8: « Non-Binary » en anglais dans le texte. Voir note 6.

9 : Chez les anglophones.

10 : ces deux termes me paraissant spécifiques à la culture trans anglo-saxonne, tant que ceux-ci ne sont pas utilisés dans la culture trans française (ou que d’autres termes le soient pour définir la même chose), j’ai préféré les laisser tels quels.

11 : en anglais dans le texte. Je ne connais pas de terme français équivalent.

12 : à titre personnel, je considère ces deux termes synonymes, l’un étant toutefois plus connoté queer (dans le sens politique) que l’autre. A ma connaissance, qui est certes partielle, les personnes trans-identitaires bisexuelles se disent pansexuelles, tandis que les personnes cis bisexuelles se disent bisexuelles. Il y a évidemment des exceptions.
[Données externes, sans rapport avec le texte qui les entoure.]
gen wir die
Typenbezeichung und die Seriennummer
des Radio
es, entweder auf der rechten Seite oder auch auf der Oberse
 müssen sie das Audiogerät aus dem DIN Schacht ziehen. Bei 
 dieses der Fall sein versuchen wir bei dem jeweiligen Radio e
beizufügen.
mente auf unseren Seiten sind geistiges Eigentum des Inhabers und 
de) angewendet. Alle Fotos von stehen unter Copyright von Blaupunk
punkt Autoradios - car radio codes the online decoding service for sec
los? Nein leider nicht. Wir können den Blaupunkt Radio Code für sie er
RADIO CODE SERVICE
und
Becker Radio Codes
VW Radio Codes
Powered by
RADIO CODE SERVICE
13 : Ces deux termes sont très liés à la culture lesbienne nord américaine. Le terme butch pourrait être traduit à la rigueur par camionneuse, mais ce terme est très péjoratif. Quant au terme femme, étant donné que c’est un mot français, sa traduction est forcément problématique. Je sais qu’en français le terme fem est parfois utilisé. La problématique restant quand même lorsqu’il s’agit de l’utiliser comme adjectif.. « une femme fem  » est quand même assez repoussant à l’écrit et à l’oral.

14 : Néologisme anglais que j’ai laissé tel quel car le terme n’existe pas en français.